Constraints should be treated as soft constraints [1] when:

  • violating the constraint is undesirable but not catastrophic, or

  • satisfying the constraint is actually infeasible.

LP3 [MO-MPO-D] can solve problems with soft constraints, by finding a set of Pareto optimal policies that violate the constraints up to X% of the time. This set will contain:

  • policies that achieve higher task reward by violating the constraint occasionally, and

  • policies with zero constraint violation, if the constraint is feasible.

[1] Calian et al. Balancing Constraints and Rewards with Meta-Gradient D4PG. ICLR 2021.

LP3 [MO-MPO-D] outperforms the state-of-the-art approach (MetaL) on tasks with soft constraints.

Across all four tasks, LP3 [MO-MPO-D] policies obtain the highest task reward and lowest cost.

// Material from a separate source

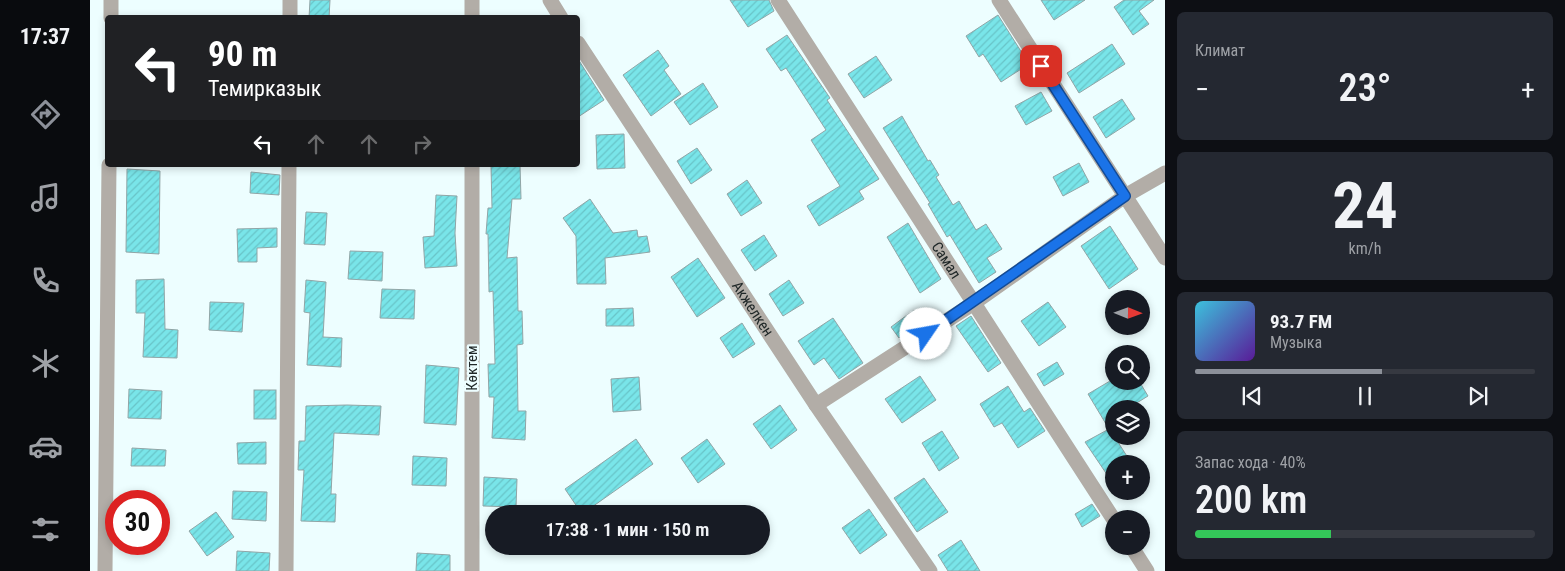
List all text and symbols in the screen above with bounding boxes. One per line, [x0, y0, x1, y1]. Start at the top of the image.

When it is possible to meet the constraint (i.e., for quadruped), LP3 [MO-MPO-D] is the only algorithm to find constraint-satisfying policies.

Below are examples of policies found by LP3 [MO-MPO-D].

Cartpole balance: constraint on angular velocity of pole when it is near the top

LP3 [MO-MPO-D] policies solve the task near-perfectly, with minimal constraint violation (that is better than that of all baselines).

Walker walk: joint velocity constraint

LP3 [MO-MPO-D] policies discover different walking styles, with minimal constraint violation.

Videos are from different random seeds.

Quadruped walk: joint angle constraint

LP3 [MO-MPO-D] policies discover shuffling styles with zero constraint violation. No baselines are able to find constraint-satisfying policies.

Videos are from different random seeds.

Humanoid walk: joint angle constraint

LP3 [MO-MPO-D] policies discover walking styles that keep all joint angles at near-zero. The constraint violation is less than that of all baselines.

Videos are from different random seeds.